Sunday, October 30, 2011

One of those days! AArrgggh!


I was looking forward to a nice easy day at home and now I wonder what was I thinking! With Mom and her Alzheimers it is never a nice easy day. It was okay going to church this morning. She handled that okay. Although I think she slept through some of it. Later, she was in an especially chatty and argumentative mood. Over and over again we went through the story of where she lives and why she is living here. Next she went through the things it was okay for me to do and what I needed to do differently; everything from new carpet to getting rid of my favorite comfy chair.

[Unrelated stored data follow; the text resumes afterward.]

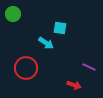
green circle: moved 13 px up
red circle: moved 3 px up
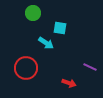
green circle: moved 20 px right, 1 px up
purple line: moved 1 px right
red arrow: moved 5 px left, 2 px up
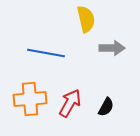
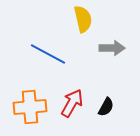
yellow semicircle: moved 3 px left
blue line: moved 2 px right, 1 px down; rotated 18 degrees clockwise
orange cross: moved 8 px down
red arrow: moved 2 px right
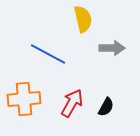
orange cross: moved 6 px left, 8 px up
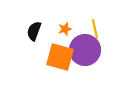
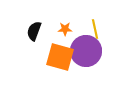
orange star: rotated 16 degrees clockwise
purple circle: moved 1 px right, 1 px down
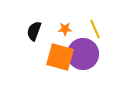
yellow line: rotated 12 degrees counterclockwise
purple circle: moved 3 px left, 3 px down
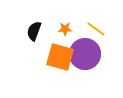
yellow line: moved 1 px right; rotated 30 degrees counterclockwise
purple circle: moved 2 px right
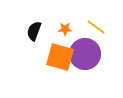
yellow line: moved 2 px up
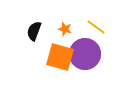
orange star: rotated 16 degrees clockwise
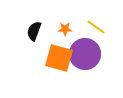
orange star: rotated 16 degrees counterclockwise
orange square: moved 1 px left, 1 px down
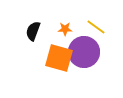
black semicircle: moved 1 px left
purple circle: moved 1 px left, 2 px up
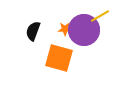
yellow line: moved 4 px right, 11 px up; rotated 66 degrees counterclockwise
purple circle: moved 22 px up
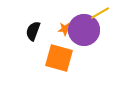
yellow line: moved 3 px up
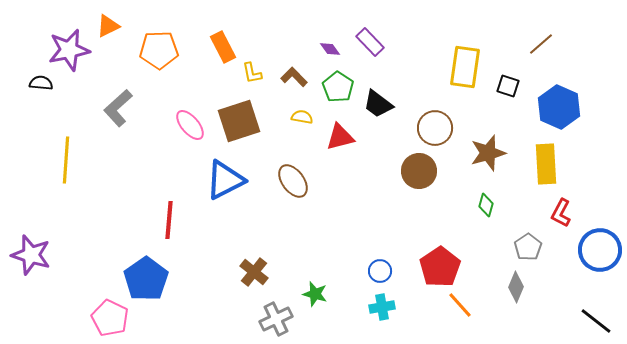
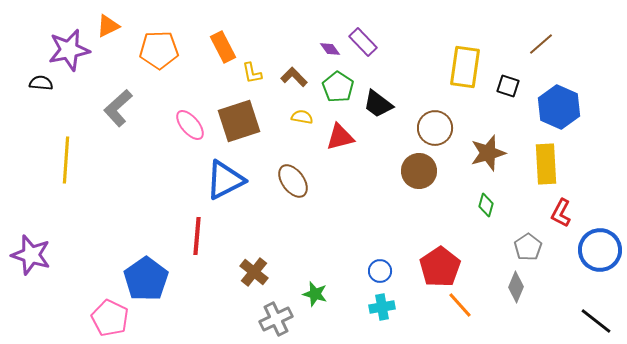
purple rectangle at (370, 42): moved 7 px left
red line at (169, 220): moved 28 px right, 16 px down
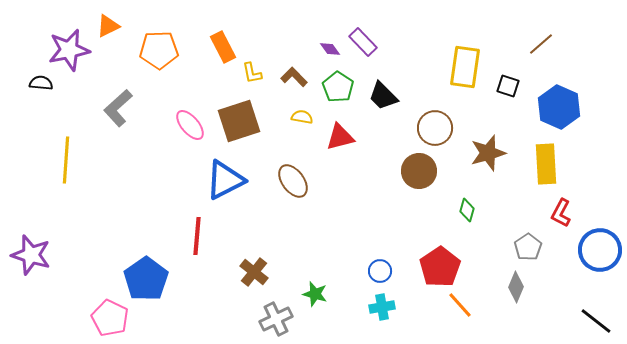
black trapezoid at (378, 104): moved 5 px right, 8 px up; rotated 8 degrees clockwise
green diamond at (486, 205): moved 19 px left, 5 px down
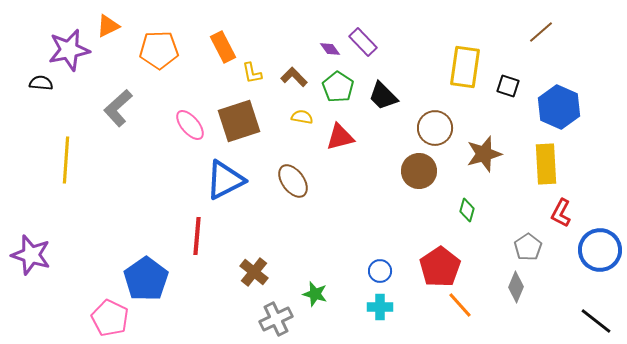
brown line at (541, 44): moved 12 px up
brown star at (488, 153): moved 4 px left, 1 px down
cyan cross at (382, 307): moved 2 px left; rotated 10 degrees clockwise
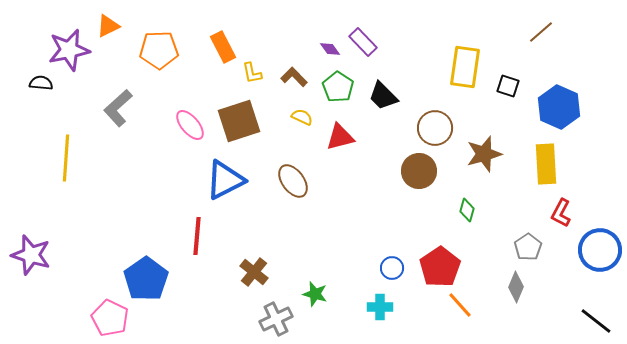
yellow semicircle at (302, 117): rotated 15 degrees clockwise
yellow line at (66, 160): moved 2 px up
blue circle at (380, 271): moved 12 px right, 3 px up
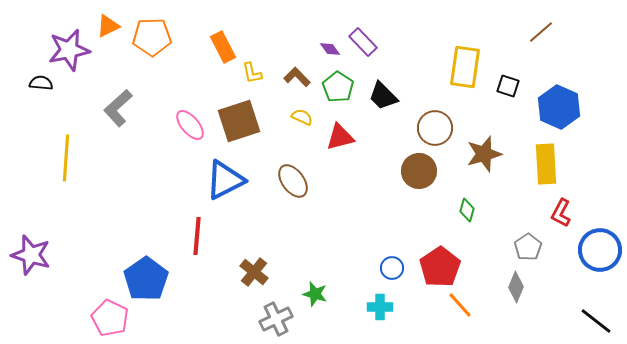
orange pentagon at (159, 50): moved 7 px left, 13 px up
brown L-shape at (294, 77): moved 3 px right
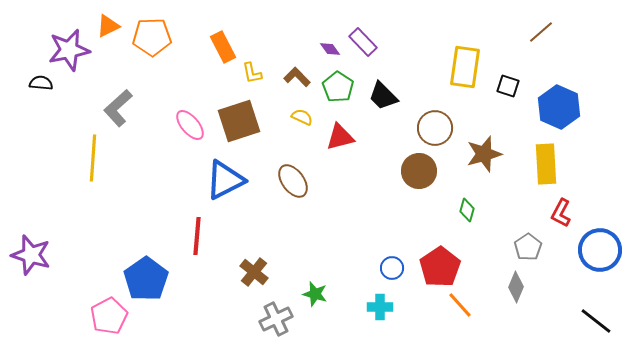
yellow line at (66, 158): moved 27 px right
pink pentagon at (110, 318): moved 1 px left, 2 px up; rotated 18 degrees clockwise
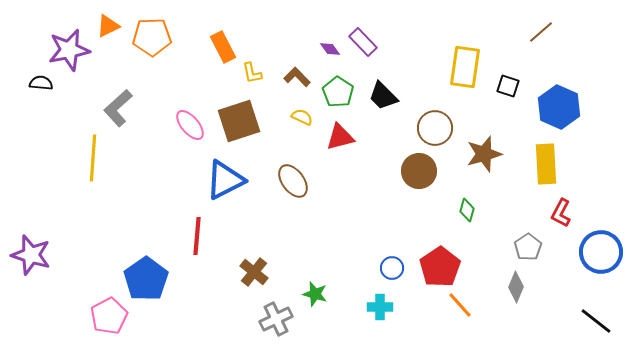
green pentagon at (338, 87): moved 5 px down
blue circle at (600, 250): moved 1 px right, 2 px down
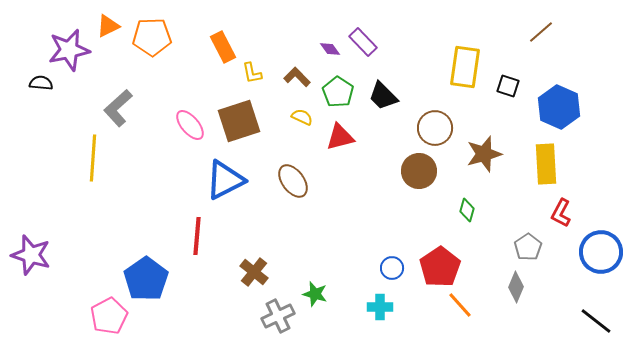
gray cross at (276, 319): moved 2 px right, 3 px up
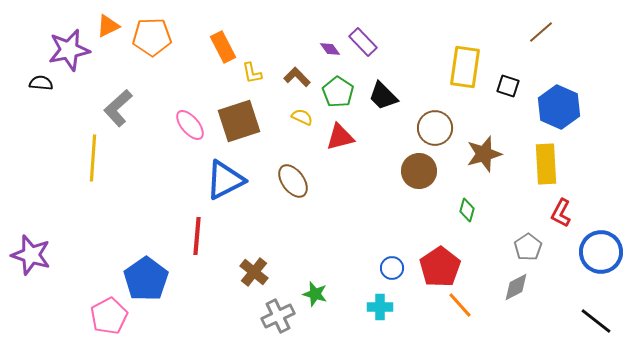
gray diamond at (516, 287): rotated 40 degrees clockwise
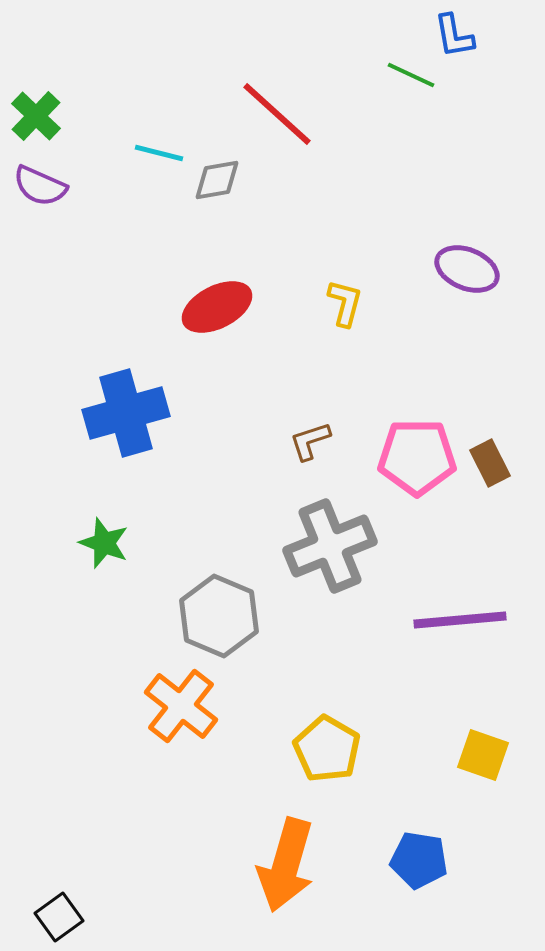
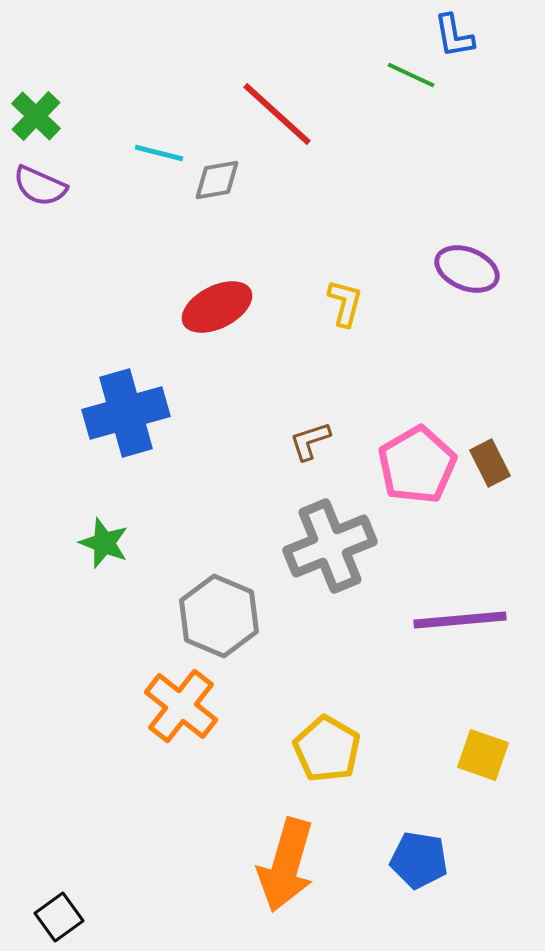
pink pentagon: moved 8 px down; rotated 30 degrees counterclockwise
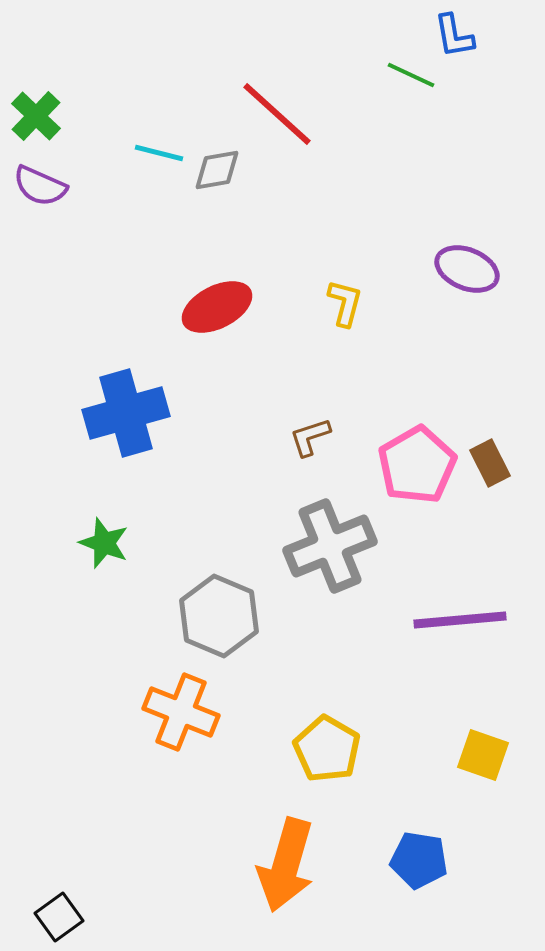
gray diamond: moved 10 px up
brown L-shape: moved 4 px up
orange cross: moved 6 px down; rotated 16 degrees counterclockwise
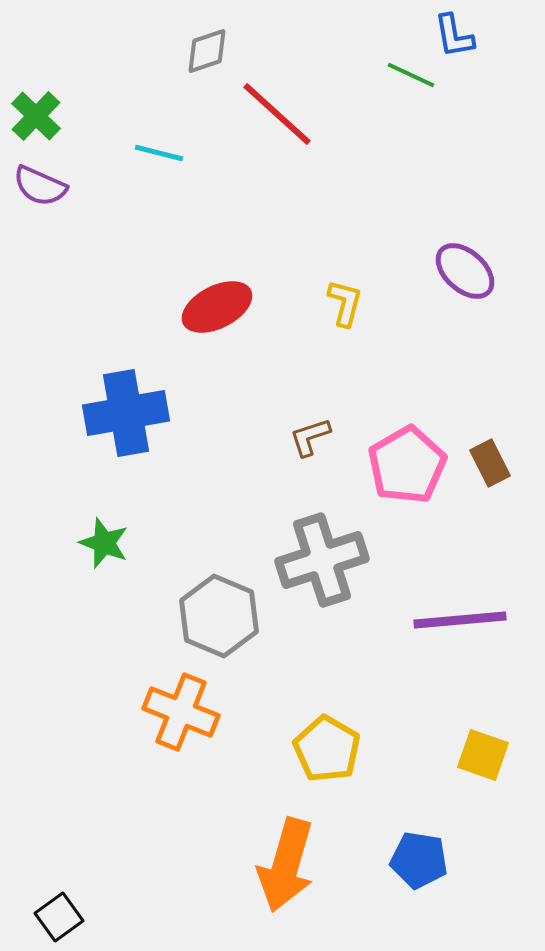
gray diamond: moved 10 px left, 119 px up; rotated 9 degrees counterclockwise
purple ellipse: moved 2 px left, 2 px down; rotated 20 degrees clockwise
blue cross: rotated 6 degrees clockwise
pink pentagon: moved 10 px left
gray cross: moved 8 px left, 14 px down; rotated 4 degrees clockwise
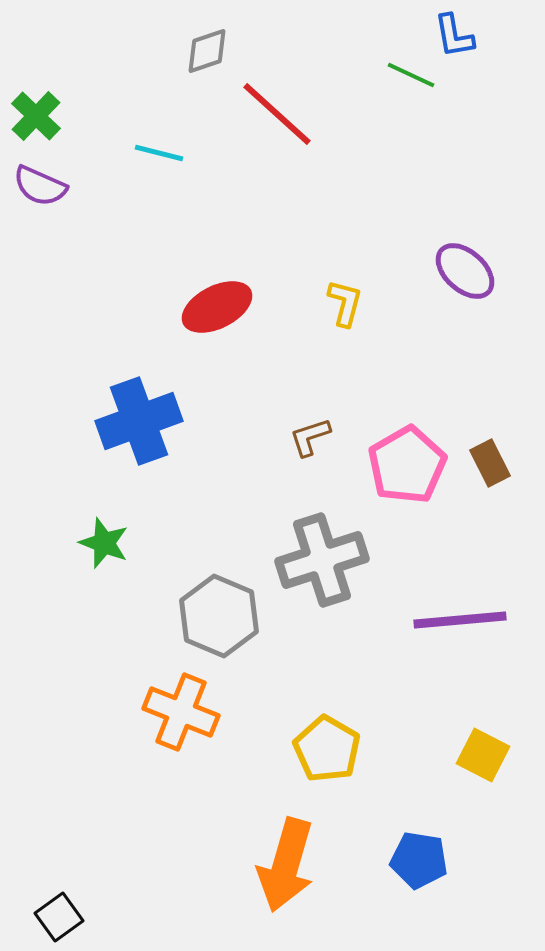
blue cross: moved 13 px right, 8 px down; rotated 10 degrees counterclockwise
yellow square: rotated 8 degrees clockwise
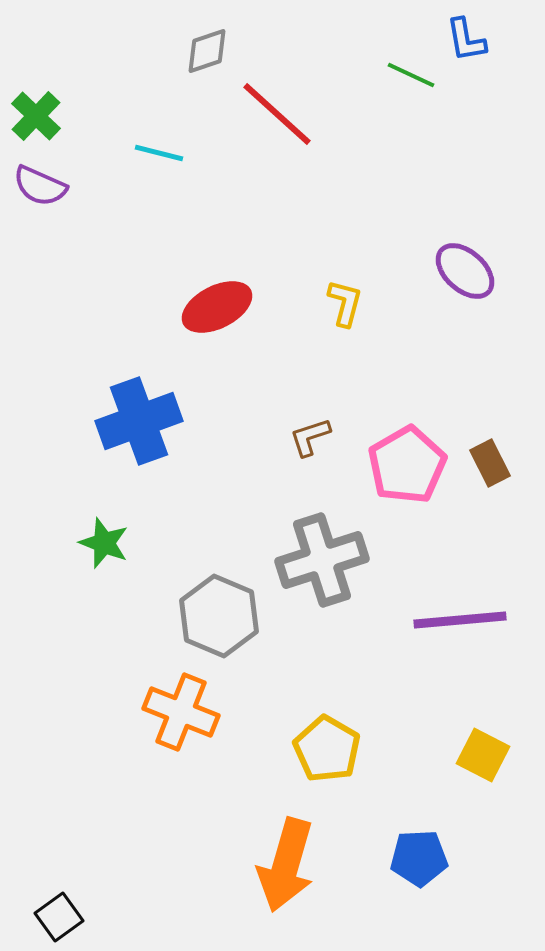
blue L-shape: moved 12 px right, 4 px down
blue pentagon: moved 2 px up; rotated 12 degrees counterclockwise
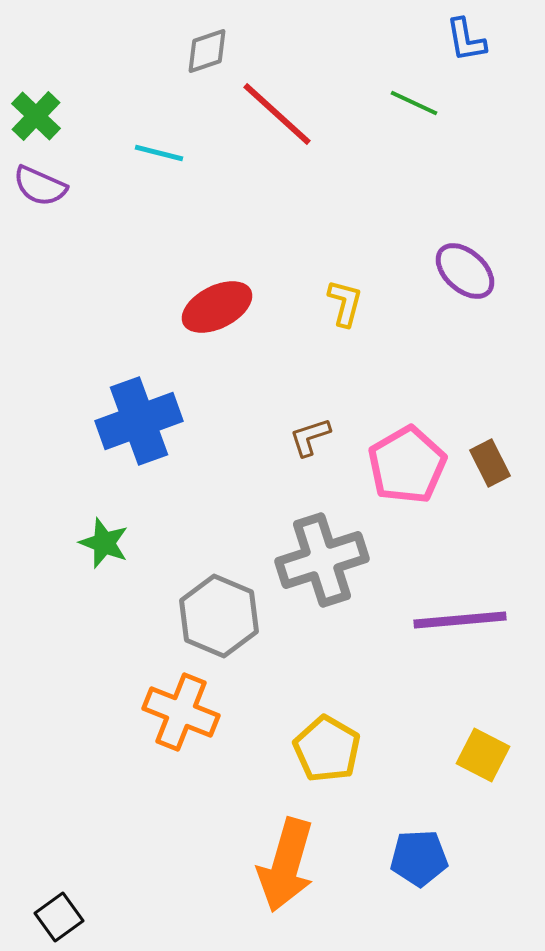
green line: moved 3 px right, 28 px down
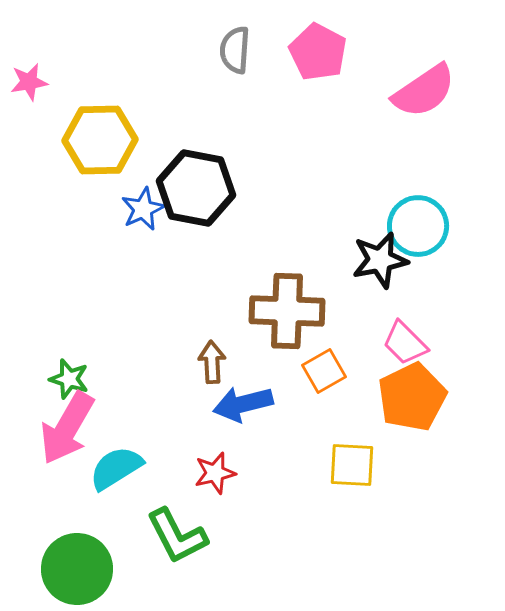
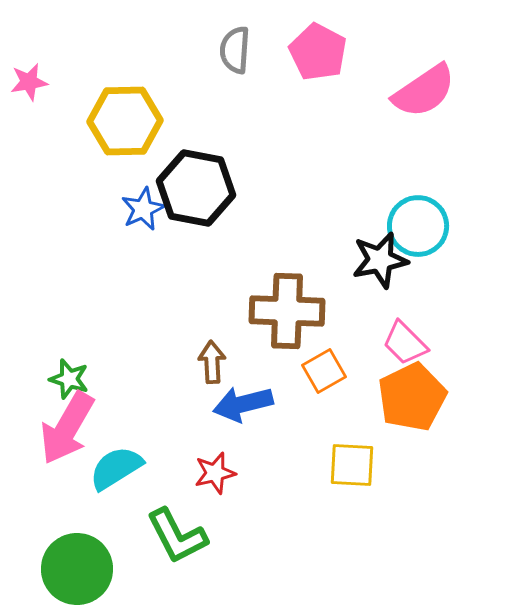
yellow hexagon: moved 25 px right, 19 px up
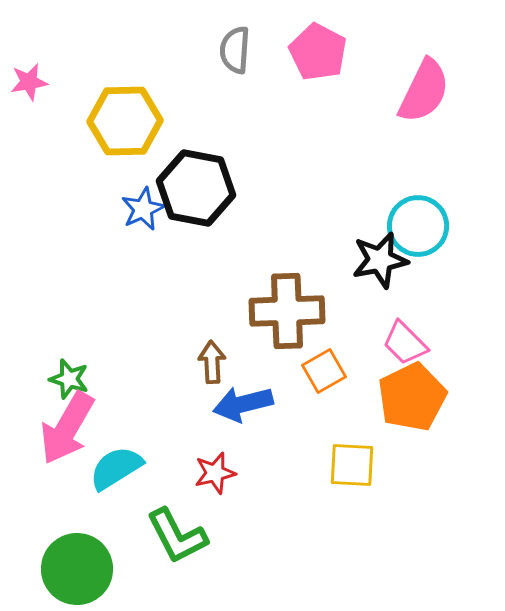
pink semicircle: rotated 30 degrees counterclockwise
brown cross: rotated 4 degrees counterclockwise
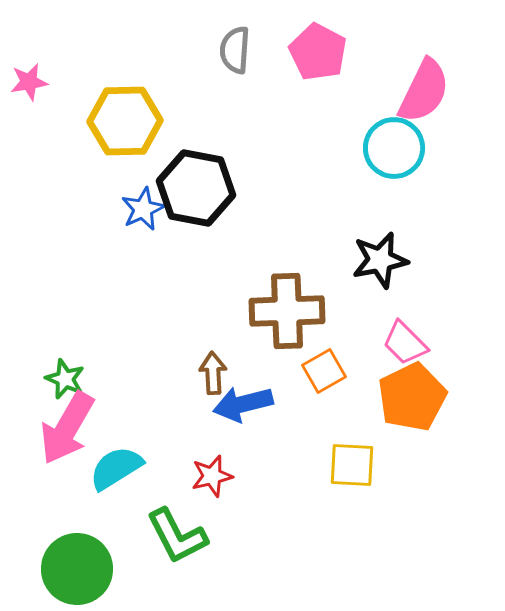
cyan circle: moved 24 px left, 78 px up
brown arrow: moved 1 px right, 11 px down
green star: moved 4 px left; rotated 6 degrees clockwise
red star: moved 3 px left, 3 px down
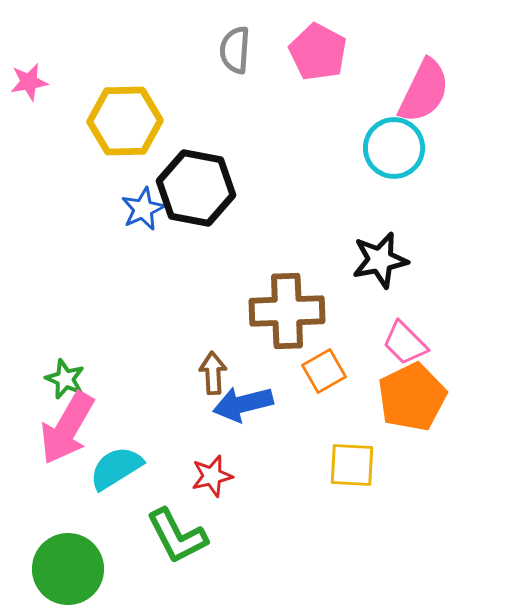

She insisted on going upstairs even though it is not good for her hip and then all she did was get critical about everything. She wants it all changed even though she doesn't live up there. I was pulling my hair out all day with the constant barrage of demands and tirades. Then the story about what happens when the people who own the place come home. I own it but she doesn't seem to accept that part. She seems to have a guilt complex that she is always doing something wrong and the police will catch up to her.  Finally at 7:30pm I had enough and escaped to Walgreen’s to get milk and cat food. Home again and I turned off all the lights and went up to my room. Some days I wonder how much more of this I can take.  I will need to get out of the house more often. But that leaves Dad to deal with the  demands. I don’t think the new drugs are doing much to alleviate the situation. Maybe we talk to the doc again.